"Totally Killer" is a clever, quick-witted, totally fun time-travel slasher


Totally Killer (2023)

"'Back to the Future meets 'Scream’" is a fitting comp for “Totally Killer,” a time-traveling slasher romp that rightfully name-drops those films but also has a good spirit all its own. Director Nahnatchka Khan (who previously made the irresistible 2019 Ali Wong-Randall Park romantic comedy “Always Be My Maybe”) doesn’t always nail the balance between the violent slashes and the broader, sometimes-parodic comedy, but for a genre mash-up, this one is quick-witted, sassy, sweet, and just plain fun. “Totally Killer” even shares enough DNA with “The Final Girls,” “Happy Death Day 2U,” and “Freaky” that a perfect slumber-party movie marathon just curates itself. 

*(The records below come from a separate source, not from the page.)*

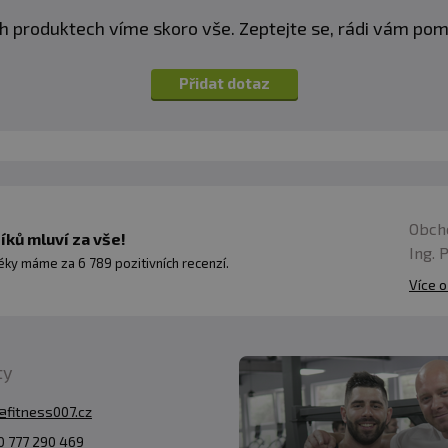
h produktech víme skoro vše. Zeptejte se, rádi vám p
Přidat dotaz
Obch
ků mluví za vše!
Ing. 
ky máme za 6 789 pozitivních recenzí.
Více o
ty
@fitness007.cz
 777 290 469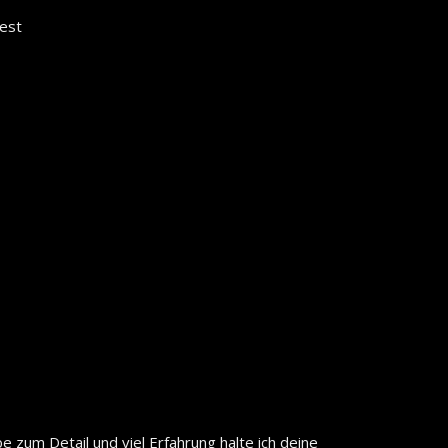
fest
 zum Detail und viel Erfahrung halte ich deine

Kiernan Shipka plays 16-year-old Jamie Hughes, who’s tired of being overprotected by her parents Pam (Julie Bowen) and Blake (Lochlyn Munro), especially Pam. But since Pam’s three friends were each stabbed sixteen times to death by a masked killer dubbed the “Sweet Sixteen Killer” thirty-five years ago, it’s understandable. On Halloween night in the town of Vernon, the killer is back. As soon as Jamie becomes the next target, she hides in a vintage photo booth, also the time machine her brainy best friend Amelia (Kelcey Mawema) made for the science fair (just go with it!), and gets flung back to 1987. There, she tries meshing in with the kids of the ‘80s but also comes to find out her mom (played by a very funny Olivia Holt) is a mean girl in a clique, The Mollys, who all dress like different Molly Ringwald characters. Can Jamie convince her mom and her three friends that they’re about to become victims?


Even with stabbings and throat slashings, “Totally Killer” remains poppy and charming. Writers David Matalon & Sasha Perl-Raver and Jen D’Angelo run with this clever conceit, leaving one in disbelief that it hasn’t been copied numerous times in horror-comedy form before. The whodunit aspect works just fine but isn’t nearly as important as the emotional stakes set up between Jamie and the teen version of her mom. The film also successfully mines the clash of the two eras for fish-out-of-water humor. Being brought as a Gen Z-er, Jamie faces the political incorrectness of the ‘80s, including problematic male behavior and some very loose school rules. Even the payoff to a joke involving one of the Mollys, flighty blowjob-lover Marisa (Stephi Chin-Salvo), and a rape alarm is well-timed and pretty hilarious. Read the full review at GuyAtTheMovies.com


Grade: B


Blumhouse and Amazon Studios released "Totally Killer" (103 min.) on Prime Video on October 6, 2023.